** Start of Passage given **
It’s very rare that the words of Madonna would encapsulate a Philadelphia 76ers’ game. But on a night when the Sixers took down the best team in the NBA, anything goes.
The surging and vastly improved Sixers knocked off the San Antonio Spurs 77-71 in front of a roaring Wells Fargo Center crowd, Friday night.
It wasn’t just the best team in the NBA, but it was a team (now 44-9) that was threatening the 1998 Chicago Bulls for the best regular season record in history. They were threatening to win 70 games.
But Friday night, the biggest threat was wearing a Sixers uniform. Jrue Holiday came ready to play.
Holiday was spectacular. His 27 points were pivotal to the upset victory. He jumpstarted the Sixers with 13 first quarter points and never looked back. Overall, he went 9-14 from the field, including 3-4 from three point land.
On a night where both teams couldn’t hit water from a boat, the Sixers were defensively stout and used hustle to outplay the superb, but aging Spurs.
** End of Passage given **
** Start of Record excerpts **
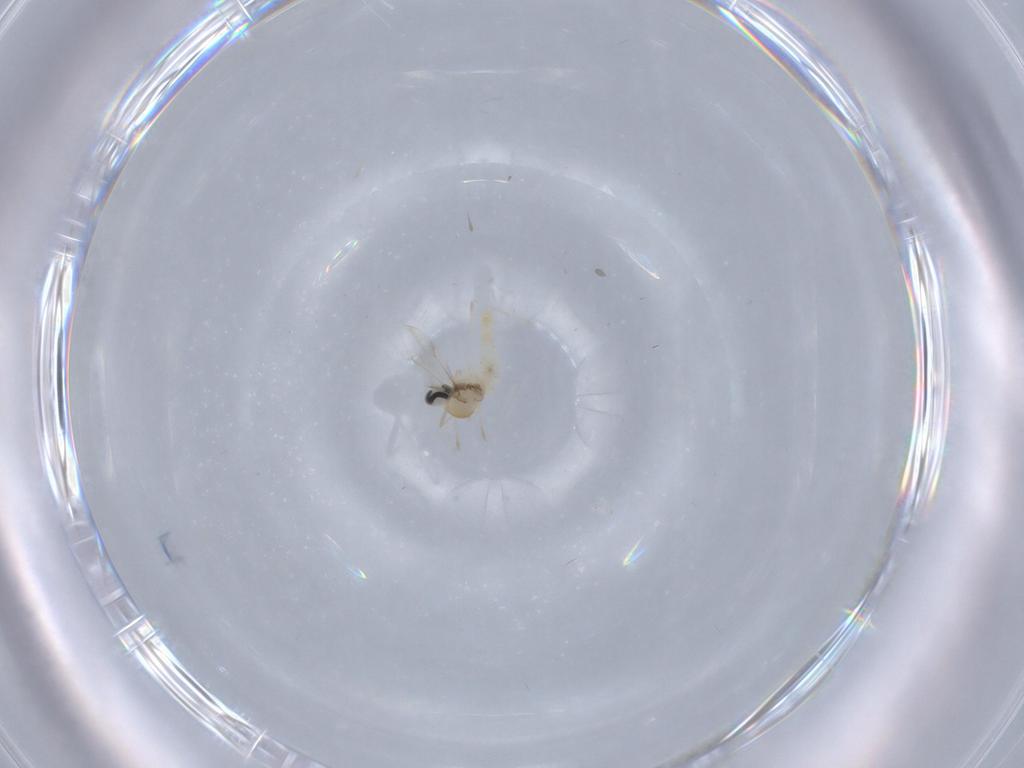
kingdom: Animalia
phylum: Arthropoda
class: Insecta
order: Diptera
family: Cecidomyiidae
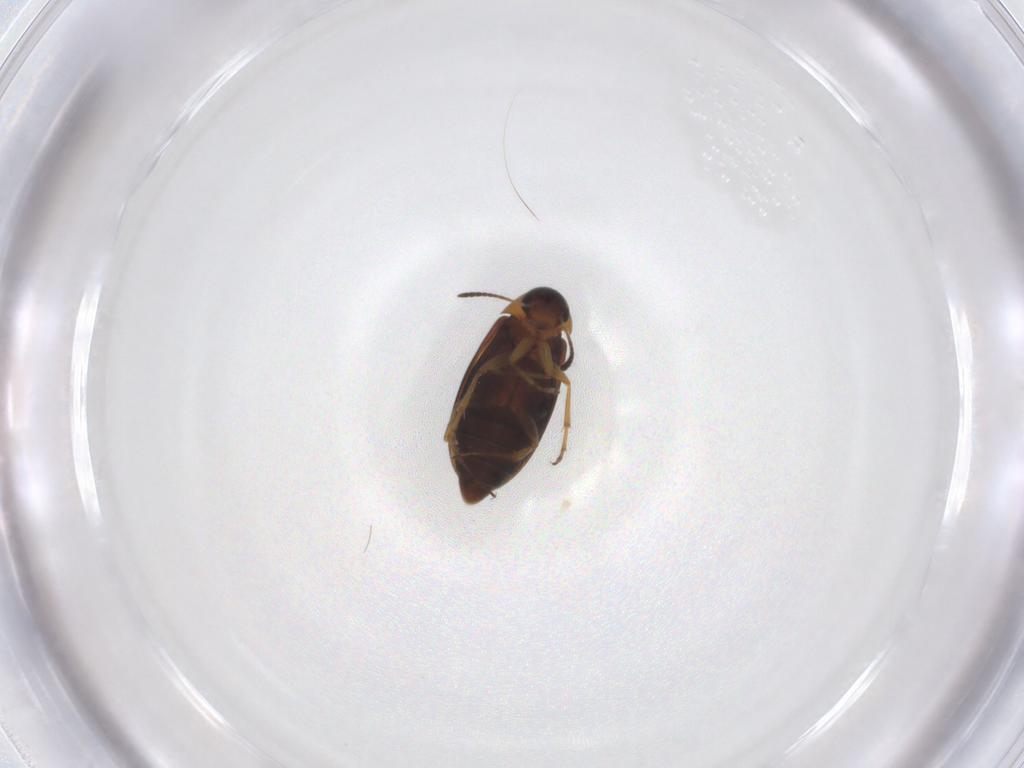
** End of Record excerpts **
Written instruction 1:
Answer these from the Sixers-Spurs game story:
(a) What was the final score?
(b) What was the Spurs' record after the game?
(c) How many points did Jrue Holiday score in the first quarter?
Written instruction 2: Write what comes next in the Sixers-Spurs game story, starting after its last sentence.

Expected answer 1:
(a) 77-71
(b) 44-9
(c) 13

Expected answer 2:
The Spurs turned the ball over 16 times and received virtually nothing from their two star guards. Tony Parker and Mano Ginoboli confined for a dreadful 5-20 shooting from the field and together just posted 17 points.
Meanwhile, it was Andre Iguodala and Lou Williams who mirrored the efforts of Parker and Ginobili. They shot a combined 5-28.
Luckily for the Sixers, Spencer Hawes came to play – in a big way. Hawes provided a huge lift with 13 points and grabbed 8 big boards.
Defensively, Hawes was used by Tim Duncan all night long. No surprise there, but the good news for Hawes was that Duncan was underwhelming just like the rest of his teammates. Duncan ended his night with 16 points while shooting less than 50 percent from the field.
To call a strange night for the Spurs be an extreme understatement.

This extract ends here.